Bisnis.com, JAKARTA — Tingkat kredit macet atau non-performing loan (NPL) dari perbankan dan perusahaan pembiayaan diperkirakan meningkat setelah pandemi berakhir.
Ekonom Senior Institute for Development of Economics and Finance (Indef) Aviliani menyampaikan bahwa level NPL perbankan dan perusahaan pembiayaan yang terjaga saat ini lebih ditopang oleh relaksasi yang diberikan pemerintah.
Adapun, pemerintah akan memperpanjang mekanisme restrukturisasi kredit tersebut hingga 2022 untuk mempercepat pemulihan ekonomi.
Sebelumnya, Peraturan OJK (POJK) Nomor 11/POJK.03/2020 tentang Stimulus Perekonomian Nasional Sebagai Kebijakan Countercyclical Dampak Penyebaran Coronavirus Disease 2019 hanya berlaku dalam jangka satu tahun.

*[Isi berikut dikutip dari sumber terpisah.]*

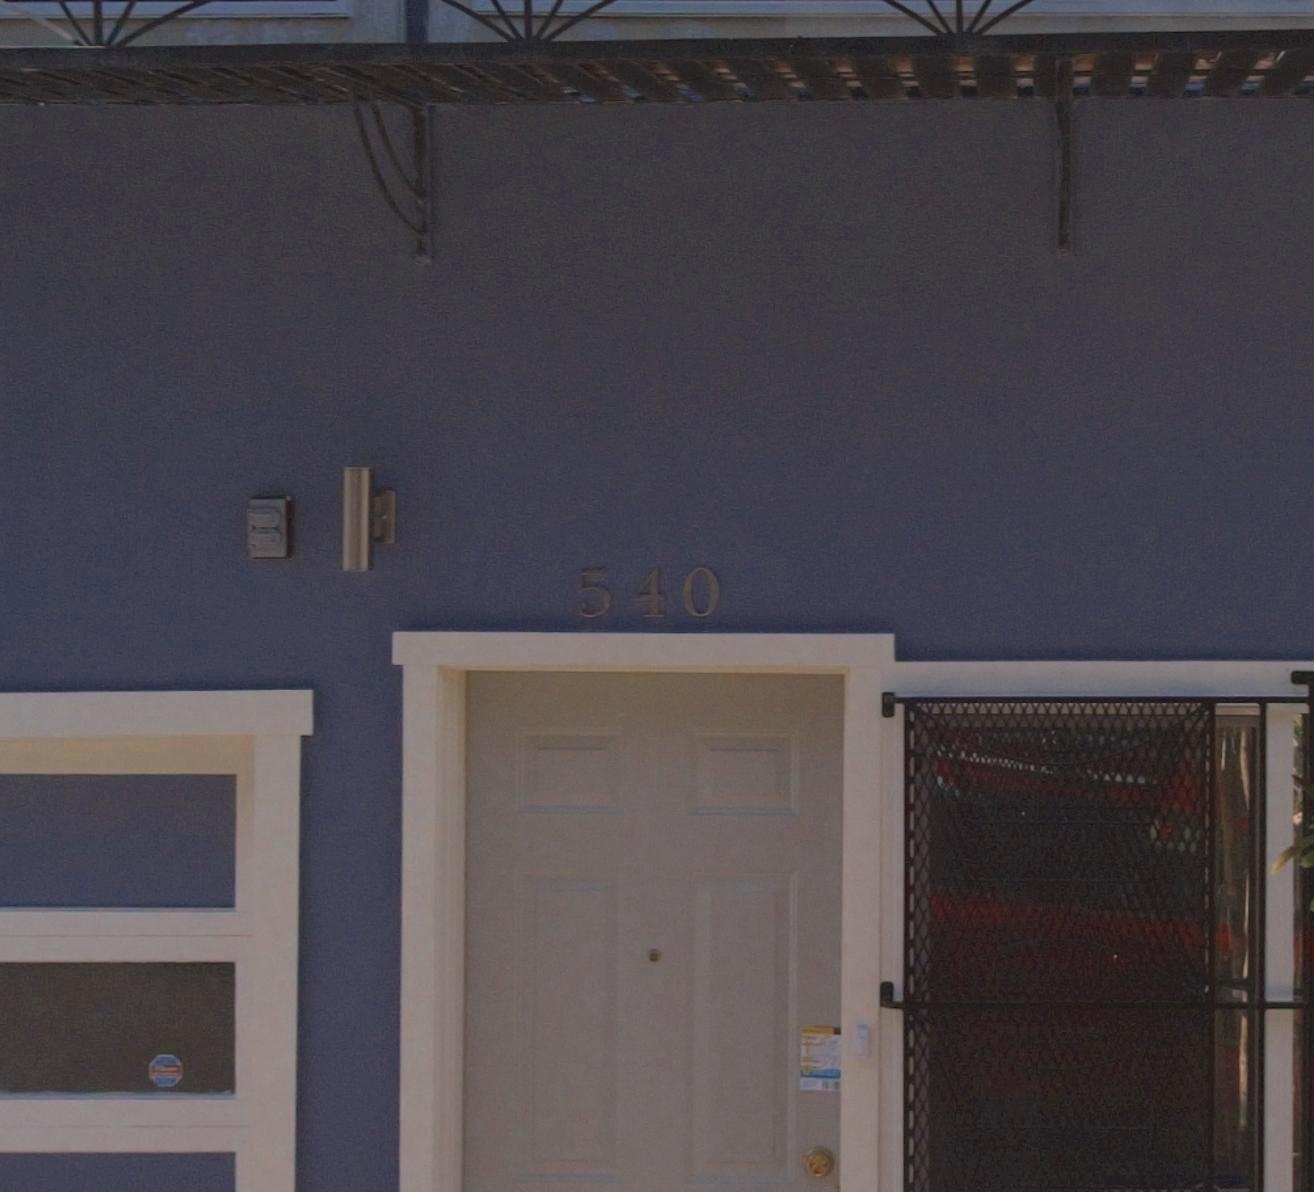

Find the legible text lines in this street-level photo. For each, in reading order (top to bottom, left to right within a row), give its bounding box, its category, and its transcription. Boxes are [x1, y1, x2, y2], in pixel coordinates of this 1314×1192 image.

[577, 564, 722, 620] StreetNumber: 540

“Perpanjangan relaksasi yang harus diwaspadai ketika 2022, di situlah NPL baru naik karena kecenderungan belum tentu perusahaan yang diberi restrukturisasi itu sudah punya kemampuan atau memang mereka seterusnya sudah tidak punya kemampuan,” kata Aviliani dalam Diskusi Online Indef, Kamis (27/8/2020).
Aviliani melanjutkan bahwa saat ini tren permintaan relaksasi kredit masih berlangsung hingga saat ini. Setelah sektor UMKM yang terpukul lebih dulu, kini giliran korporasi berukuran menengah yang akan meminta relaksasi kredit karena cadangan dana ternyata tidak mencukupi hingga pandemi berakhir.
Baca Juga
Usaha menengah tersebut dinilai tidak semuanya dapat bertahan hingga pandemi berakhir. Apalagi, perusahaan yang tidak ikut memperbarui diri dengan digitalisasi.
“Kalau perusahaan tidak siap berubah, kalau diberi restrukturisasi ini akan jadi kredit macet,” tunjuk Aviliani.
Berdasarkan data Otoritas Jasa Keuangan per Juli 2020, restrukturisasi kredit di perbankan telah mencapai Rp776,99 triliun yang terdiri dari UMKM senilai Rp328 triliun dan non-UMKM senilai Rp448,3 triliun.
Dari perusahaan pembiayaan, realisasi restrukturisasi yang disetujui senilai Rp148,7 triliun.